Let’s start with the recommendations provided by the IRS:

Period of limitations for assessment of tax:

3 years – For assessment of tax you owe, this period is generally 3 years from the date you filed the return. Returns filed before the due date are treated as filed on the due date.

No limit – There’s no period of limitations to assess tax when you file a fraudulent return or when you don’t file a return.

6 years – If you don’t report income that you should have reported, and it’s more than 25% of the gross income shown on the return, or it’s attributable to foreign financial assets and is more than $5,000, the time to assess tax is 6 years from the date you filed the return.

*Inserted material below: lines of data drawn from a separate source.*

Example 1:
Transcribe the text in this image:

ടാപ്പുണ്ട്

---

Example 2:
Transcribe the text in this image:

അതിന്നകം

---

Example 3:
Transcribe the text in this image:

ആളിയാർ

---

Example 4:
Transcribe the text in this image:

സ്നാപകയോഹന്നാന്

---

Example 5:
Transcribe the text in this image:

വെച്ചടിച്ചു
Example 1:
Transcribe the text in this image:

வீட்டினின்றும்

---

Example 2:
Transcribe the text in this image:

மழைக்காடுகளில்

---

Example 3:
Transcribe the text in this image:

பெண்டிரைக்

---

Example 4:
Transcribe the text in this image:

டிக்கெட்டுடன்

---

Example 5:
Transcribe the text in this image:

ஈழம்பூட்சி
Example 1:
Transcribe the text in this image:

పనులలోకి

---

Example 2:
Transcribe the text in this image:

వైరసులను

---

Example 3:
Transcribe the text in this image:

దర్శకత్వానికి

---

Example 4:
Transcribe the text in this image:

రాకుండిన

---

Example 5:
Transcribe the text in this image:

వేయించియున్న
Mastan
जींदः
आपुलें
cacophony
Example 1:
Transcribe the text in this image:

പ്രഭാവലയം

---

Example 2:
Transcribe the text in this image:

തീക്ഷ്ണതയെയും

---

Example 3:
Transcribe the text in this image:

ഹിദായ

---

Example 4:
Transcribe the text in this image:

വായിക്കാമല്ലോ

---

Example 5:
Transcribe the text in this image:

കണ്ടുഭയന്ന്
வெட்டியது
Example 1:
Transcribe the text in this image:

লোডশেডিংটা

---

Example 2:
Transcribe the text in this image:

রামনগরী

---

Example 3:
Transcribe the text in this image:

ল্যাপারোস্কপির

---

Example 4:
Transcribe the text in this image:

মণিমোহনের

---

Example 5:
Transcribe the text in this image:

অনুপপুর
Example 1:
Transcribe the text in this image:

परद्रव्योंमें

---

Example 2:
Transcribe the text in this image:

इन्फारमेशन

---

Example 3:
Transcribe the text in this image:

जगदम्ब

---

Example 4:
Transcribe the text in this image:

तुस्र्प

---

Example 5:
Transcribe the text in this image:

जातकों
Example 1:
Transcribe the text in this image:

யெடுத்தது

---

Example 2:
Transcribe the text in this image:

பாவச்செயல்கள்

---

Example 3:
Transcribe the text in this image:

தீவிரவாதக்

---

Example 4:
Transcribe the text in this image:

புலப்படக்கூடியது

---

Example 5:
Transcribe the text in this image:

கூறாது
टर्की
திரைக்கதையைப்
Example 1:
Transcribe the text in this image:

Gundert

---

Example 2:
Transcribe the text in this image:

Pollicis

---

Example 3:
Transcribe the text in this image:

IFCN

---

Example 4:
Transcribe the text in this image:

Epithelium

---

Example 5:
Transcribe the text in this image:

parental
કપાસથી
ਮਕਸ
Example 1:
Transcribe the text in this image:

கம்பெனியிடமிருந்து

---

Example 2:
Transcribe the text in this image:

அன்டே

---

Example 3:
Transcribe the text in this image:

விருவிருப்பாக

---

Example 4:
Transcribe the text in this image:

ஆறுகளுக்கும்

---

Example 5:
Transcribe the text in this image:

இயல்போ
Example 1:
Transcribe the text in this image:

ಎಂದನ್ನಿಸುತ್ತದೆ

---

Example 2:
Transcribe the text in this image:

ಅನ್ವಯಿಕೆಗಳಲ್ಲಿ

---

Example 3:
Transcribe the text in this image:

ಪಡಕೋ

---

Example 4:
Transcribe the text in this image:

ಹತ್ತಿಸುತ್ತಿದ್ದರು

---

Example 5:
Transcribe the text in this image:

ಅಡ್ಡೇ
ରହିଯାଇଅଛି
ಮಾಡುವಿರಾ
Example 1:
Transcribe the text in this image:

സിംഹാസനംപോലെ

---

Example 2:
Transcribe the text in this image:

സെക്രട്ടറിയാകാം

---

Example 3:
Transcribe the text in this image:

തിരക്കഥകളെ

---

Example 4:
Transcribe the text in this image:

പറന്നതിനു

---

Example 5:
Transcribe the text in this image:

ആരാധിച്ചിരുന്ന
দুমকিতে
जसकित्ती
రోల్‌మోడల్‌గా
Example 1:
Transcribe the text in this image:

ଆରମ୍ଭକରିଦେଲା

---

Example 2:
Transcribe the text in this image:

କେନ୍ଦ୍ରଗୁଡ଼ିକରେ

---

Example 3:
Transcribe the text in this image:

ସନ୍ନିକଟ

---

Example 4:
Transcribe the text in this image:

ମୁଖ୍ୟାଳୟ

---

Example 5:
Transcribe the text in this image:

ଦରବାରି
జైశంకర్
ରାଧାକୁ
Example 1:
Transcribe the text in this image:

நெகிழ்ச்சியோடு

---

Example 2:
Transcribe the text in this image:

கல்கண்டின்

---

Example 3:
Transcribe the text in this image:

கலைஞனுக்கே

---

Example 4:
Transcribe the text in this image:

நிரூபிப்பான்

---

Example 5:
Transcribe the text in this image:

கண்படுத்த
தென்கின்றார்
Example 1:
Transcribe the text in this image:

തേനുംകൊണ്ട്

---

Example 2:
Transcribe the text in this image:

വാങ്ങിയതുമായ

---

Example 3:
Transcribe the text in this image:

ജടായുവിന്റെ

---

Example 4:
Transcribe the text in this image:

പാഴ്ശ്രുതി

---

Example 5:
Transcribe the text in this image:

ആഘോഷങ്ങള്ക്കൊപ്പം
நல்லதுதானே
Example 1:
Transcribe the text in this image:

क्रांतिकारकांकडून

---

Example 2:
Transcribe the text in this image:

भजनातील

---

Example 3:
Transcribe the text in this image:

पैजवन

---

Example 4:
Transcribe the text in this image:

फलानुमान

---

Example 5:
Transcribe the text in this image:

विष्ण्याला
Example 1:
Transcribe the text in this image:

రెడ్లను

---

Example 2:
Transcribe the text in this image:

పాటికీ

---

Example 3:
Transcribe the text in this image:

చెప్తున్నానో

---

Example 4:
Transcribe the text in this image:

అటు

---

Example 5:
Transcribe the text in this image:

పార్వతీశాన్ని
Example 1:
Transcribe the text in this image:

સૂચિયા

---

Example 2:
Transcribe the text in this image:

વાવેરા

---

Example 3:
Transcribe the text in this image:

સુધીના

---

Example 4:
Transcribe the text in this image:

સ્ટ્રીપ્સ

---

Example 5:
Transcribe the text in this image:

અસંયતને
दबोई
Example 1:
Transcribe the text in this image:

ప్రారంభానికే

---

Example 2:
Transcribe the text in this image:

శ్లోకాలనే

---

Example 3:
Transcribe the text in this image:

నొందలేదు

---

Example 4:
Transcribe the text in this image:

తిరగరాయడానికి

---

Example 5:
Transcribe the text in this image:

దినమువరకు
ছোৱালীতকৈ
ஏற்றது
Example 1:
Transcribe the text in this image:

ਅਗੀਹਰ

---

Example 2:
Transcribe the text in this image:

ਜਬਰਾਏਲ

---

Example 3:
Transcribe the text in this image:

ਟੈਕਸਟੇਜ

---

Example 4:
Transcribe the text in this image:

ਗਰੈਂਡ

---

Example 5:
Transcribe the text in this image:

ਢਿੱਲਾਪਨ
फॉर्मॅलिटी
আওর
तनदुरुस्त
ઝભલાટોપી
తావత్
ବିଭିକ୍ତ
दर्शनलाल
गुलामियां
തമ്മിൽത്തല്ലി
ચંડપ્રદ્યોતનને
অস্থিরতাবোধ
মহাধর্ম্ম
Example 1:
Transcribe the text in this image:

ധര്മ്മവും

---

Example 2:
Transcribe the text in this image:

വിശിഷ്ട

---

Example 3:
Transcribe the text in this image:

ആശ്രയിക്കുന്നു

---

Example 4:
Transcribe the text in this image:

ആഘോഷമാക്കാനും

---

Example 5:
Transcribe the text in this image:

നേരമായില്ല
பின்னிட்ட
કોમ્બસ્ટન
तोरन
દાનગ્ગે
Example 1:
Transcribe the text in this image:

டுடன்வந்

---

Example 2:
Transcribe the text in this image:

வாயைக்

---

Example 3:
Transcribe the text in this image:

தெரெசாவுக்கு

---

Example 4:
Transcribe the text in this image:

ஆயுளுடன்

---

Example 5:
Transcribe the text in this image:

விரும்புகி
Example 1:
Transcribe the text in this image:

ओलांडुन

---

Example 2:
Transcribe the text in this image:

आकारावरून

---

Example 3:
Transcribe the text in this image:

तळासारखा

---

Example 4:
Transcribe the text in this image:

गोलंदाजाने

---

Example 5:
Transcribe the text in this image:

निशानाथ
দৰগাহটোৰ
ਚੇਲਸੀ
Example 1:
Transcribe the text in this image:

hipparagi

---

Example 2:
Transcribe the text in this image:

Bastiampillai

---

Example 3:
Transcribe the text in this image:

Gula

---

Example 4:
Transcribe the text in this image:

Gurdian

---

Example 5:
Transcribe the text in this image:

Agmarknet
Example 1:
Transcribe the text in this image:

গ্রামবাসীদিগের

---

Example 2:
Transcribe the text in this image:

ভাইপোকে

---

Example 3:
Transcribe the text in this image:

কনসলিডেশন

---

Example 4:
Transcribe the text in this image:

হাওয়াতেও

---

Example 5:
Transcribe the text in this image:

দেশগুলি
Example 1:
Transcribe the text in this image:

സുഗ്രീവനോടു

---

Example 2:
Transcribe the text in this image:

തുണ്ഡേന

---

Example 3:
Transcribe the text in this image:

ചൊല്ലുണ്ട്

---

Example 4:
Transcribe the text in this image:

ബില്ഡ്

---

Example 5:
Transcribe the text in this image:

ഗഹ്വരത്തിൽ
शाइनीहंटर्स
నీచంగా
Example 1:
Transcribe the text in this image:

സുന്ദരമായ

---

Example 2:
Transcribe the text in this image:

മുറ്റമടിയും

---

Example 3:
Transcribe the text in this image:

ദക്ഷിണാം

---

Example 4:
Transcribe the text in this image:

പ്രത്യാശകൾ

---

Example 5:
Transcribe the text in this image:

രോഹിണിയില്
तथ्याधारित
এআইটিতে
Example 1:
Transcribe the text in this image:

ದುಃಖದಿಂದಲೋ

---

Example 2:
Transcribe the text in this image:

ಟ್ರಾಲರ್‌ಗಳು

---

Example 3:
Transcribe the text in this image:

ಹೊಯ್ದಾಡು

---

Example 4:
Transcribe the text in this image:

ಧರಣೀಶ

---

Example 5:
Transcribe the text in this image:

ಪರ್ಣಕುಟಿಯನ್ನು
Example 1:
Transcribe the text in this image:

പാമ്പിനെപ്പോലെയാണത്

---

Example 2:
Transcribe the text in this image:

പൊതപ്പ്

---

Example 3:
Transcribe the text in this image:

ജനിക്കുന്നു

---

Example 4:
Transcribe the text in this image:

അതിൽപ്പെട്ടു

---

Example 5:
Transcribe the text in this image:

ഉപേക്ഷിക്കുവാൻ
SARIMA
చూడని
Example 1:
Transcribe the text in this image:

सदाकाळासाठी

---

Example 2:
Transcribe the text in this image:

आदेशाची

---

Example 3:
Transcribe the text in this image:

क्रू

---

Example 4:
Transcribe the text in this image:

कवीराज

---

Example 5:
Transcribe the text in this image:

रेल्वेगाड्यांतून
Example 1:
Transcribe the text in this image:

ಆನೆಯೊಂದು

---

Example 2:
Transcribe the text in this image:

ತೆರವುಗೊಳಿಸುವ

(Read more from the IRS here.)

Now let’s look at some practical, real-world recommendations:

  1. Keep a copy of your Form 1040 indefinitely. Do not toss or destroy any of your 1040s. You may need them to correct historic Social Security earnings statements or to prove that you filed a tax return.
  2. Supporting documents need to be retained for three years. Records to support your tax return (i.e., W-2s, 1099s, K-1s, receipts, canceled checks, bank statements and mileage logs) should be kept for a minimum of three years from the later of the tax filing due date, the date you filed your taxes, or the date you paid your tax in full. This approach ensures that your records are available for a potential IRS audit.
  3. Property and investment records need to be held longer. To prove your cost/basis and taxable gain or loss, all records relating to property that you own (your home, rental properties, stocks bonds and other investments) need to be kept for at least three years after it is sold or disposed.
  4. Be mindful of other record retention requirements. The three-year period is the federal guidance for standard returns. There are other factors that should be considered, including:
    • State record retention requirements (often six months to one year longer)
    • Requirements for insurance, banking, or estate management
    • Additional federal requirements for tax returns including unreported income (six years), worthless securities (seven years) or bad debt (seven years)
    • No audit time limit for fraudulent returns
  5. A specific filing system is not required, but organization is key. The ability to easily find your documents in the event of an audit will make the process much simpler. Here are some tips:
    • File records by year rather than income or deduction type.
    • Within the file, order your records to match the flow of the Form 1040.
    • Consider scanning your files to create a digital file as a backup.
    • Create 2022 files now to save documents for current year.
    • Shred old documents; don’t just throw them away.

If you are unsure whether to retain or shred something, keep it unless you know the document can be replaced.